*** Block opens ***

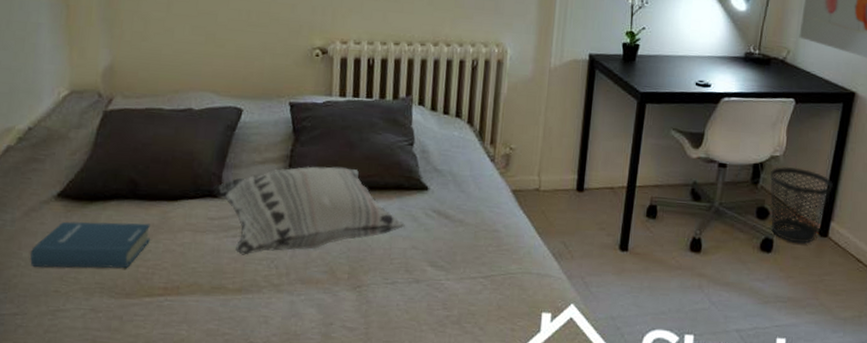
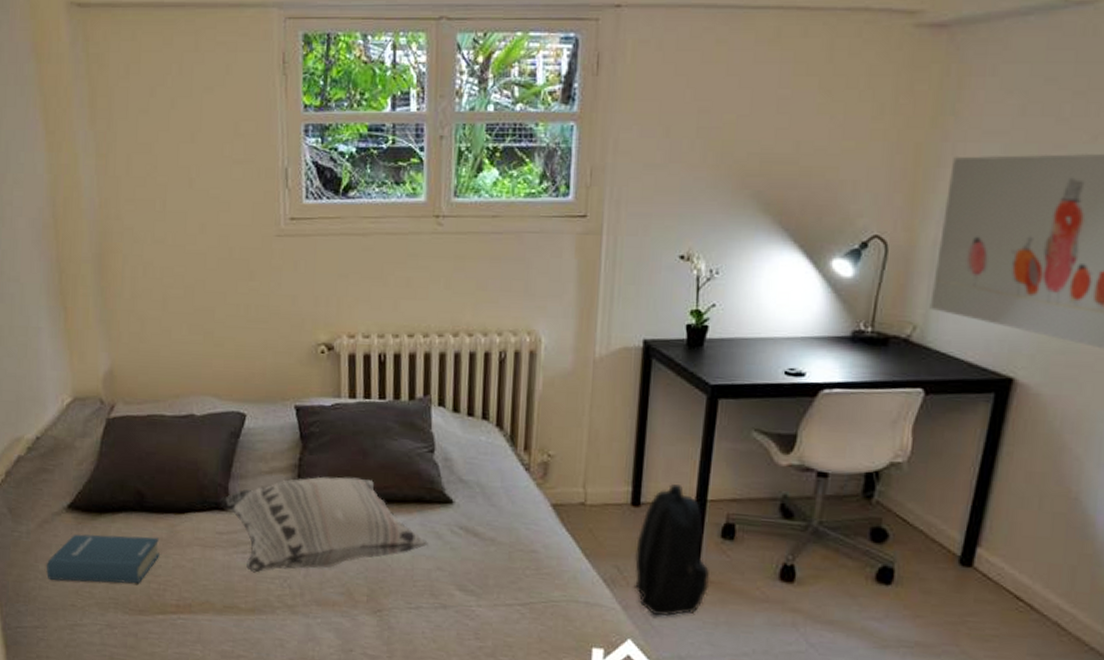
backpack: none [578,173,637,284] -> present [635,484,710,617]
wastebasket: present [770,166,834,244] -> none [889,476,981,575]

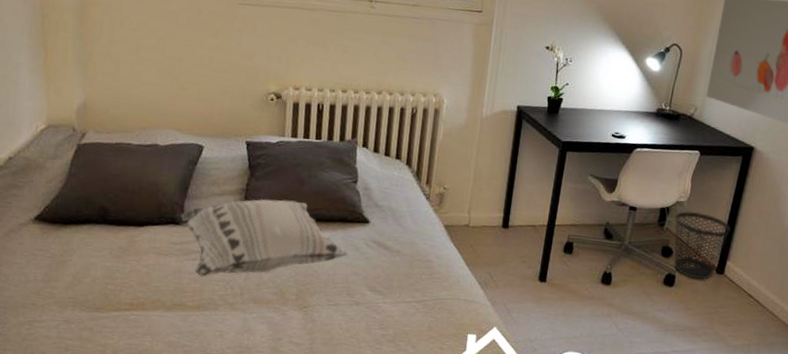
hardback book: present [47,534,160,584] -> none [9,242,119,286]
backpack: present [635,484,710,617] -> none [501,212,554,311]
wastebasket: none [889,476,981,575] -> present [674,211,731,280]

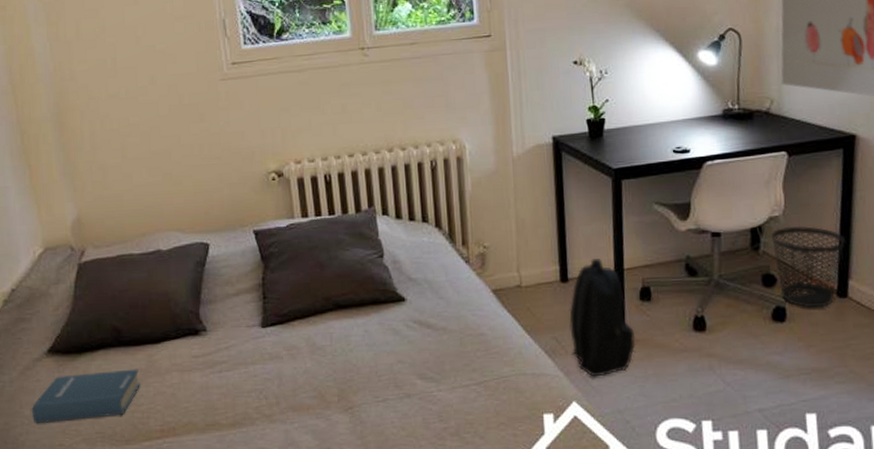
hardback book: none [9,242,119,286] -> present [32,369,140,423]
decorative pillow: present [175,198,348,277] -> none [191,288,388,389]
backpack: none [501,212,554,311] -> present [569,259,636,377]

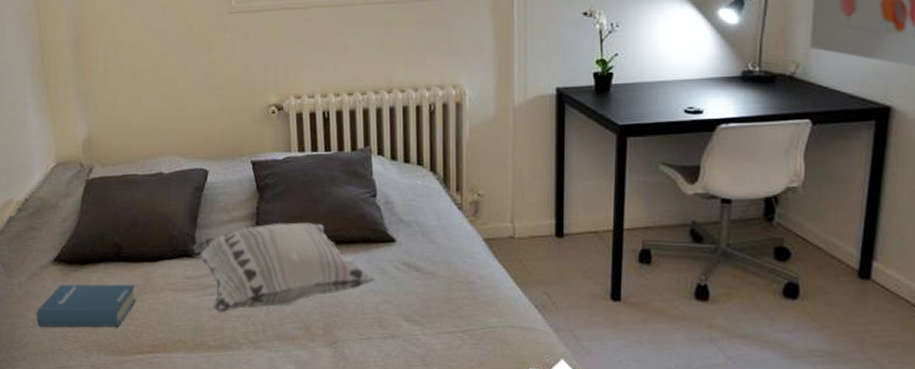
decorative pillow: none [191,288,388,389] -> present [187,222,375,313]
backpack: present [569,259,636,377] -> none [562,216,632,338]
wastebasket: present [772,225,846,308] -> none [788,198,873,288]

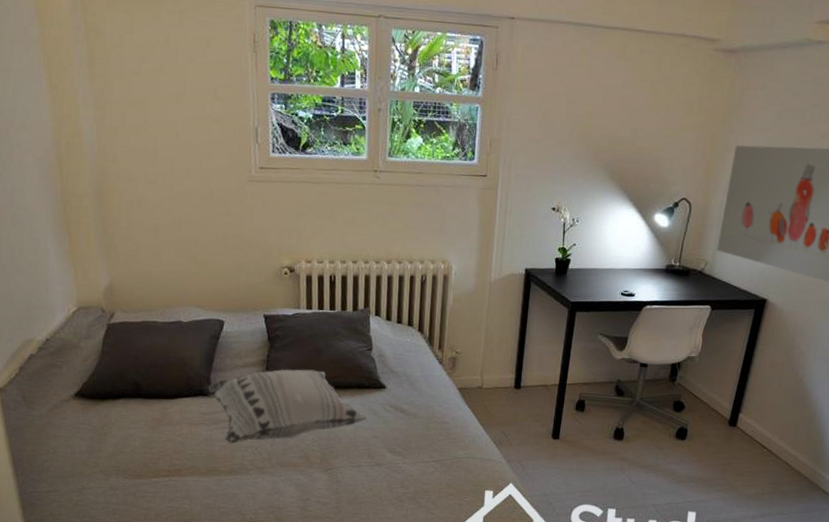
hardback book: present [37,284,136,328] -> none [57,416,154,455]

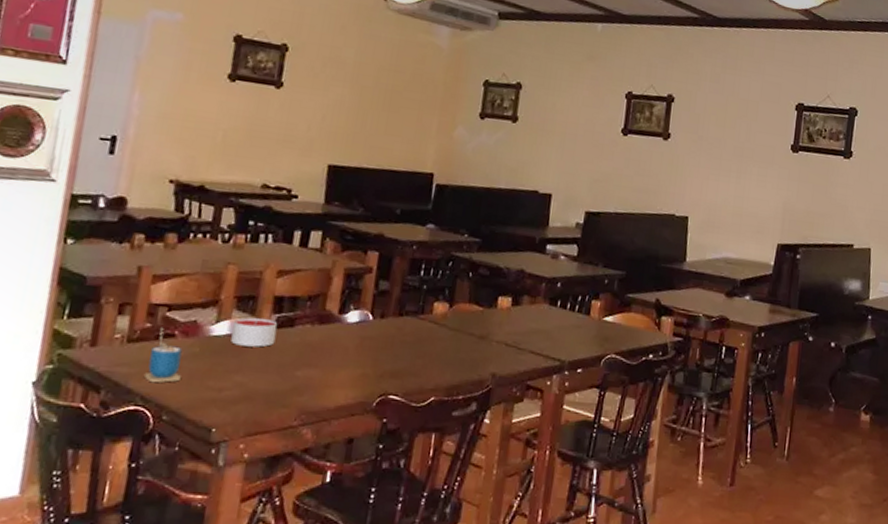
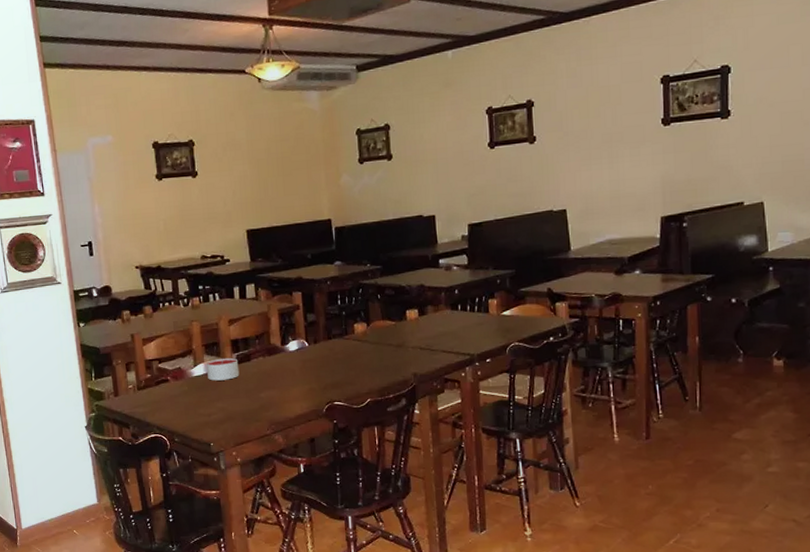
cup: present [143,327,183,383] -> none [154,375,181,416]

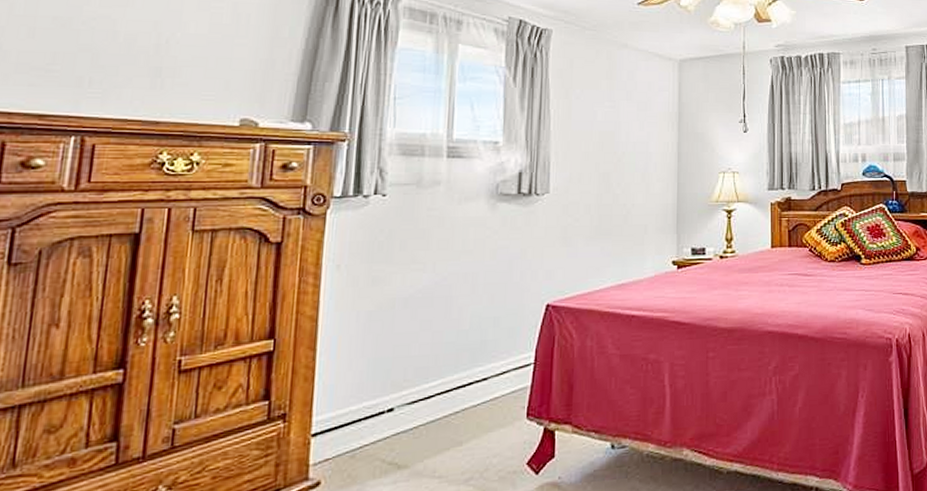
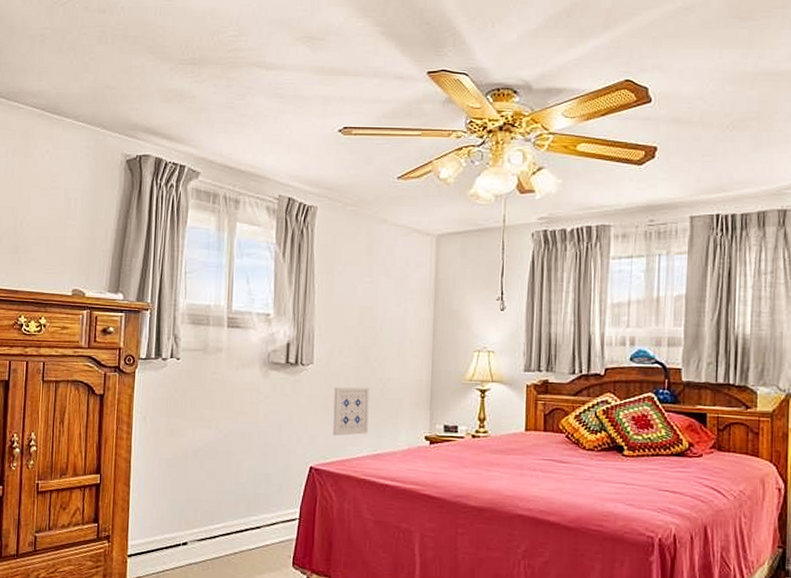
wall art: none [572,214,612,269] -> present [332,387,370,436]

*** Block closes ***

Without including any pictures, reproduce the listing exactly.

backpack: none [578,173,637,284] -> present [635,484,710,617]
wastebasket: present [770,166,834,244] -> none [889,476,981,575]

hardback book: present [47,534,160,584] -> none [9,242,119,286]
backpack: present [635,484,710,617] -> none [501,212,554,311]
wastebasket: none [889,476,981,575] -> present [674,211,731,280]

hardback book: none [9,242,119,286] -> present [32,369,140,423]
decorative pillow: present [175,198,348,277] -> none [191,288,388,389]
backpack: none [501,212,554,311] -> present [569,259,636,377]

decorative pillow: none [191,288,388,389] -> present [187,222,375,313]
backpack: present [569,259,636,377] -> none [562,216,632,338]
wastebasket: present [772,225,846,308] -> none [788,198,873,288]

hardback book: present [37,284,136,328] -> none [57,416,154,455]

cup: present [143,327,183,383] -> none [154,375,181,416]

wall art: none [572,214,612,269] -> present [332,387,370,436]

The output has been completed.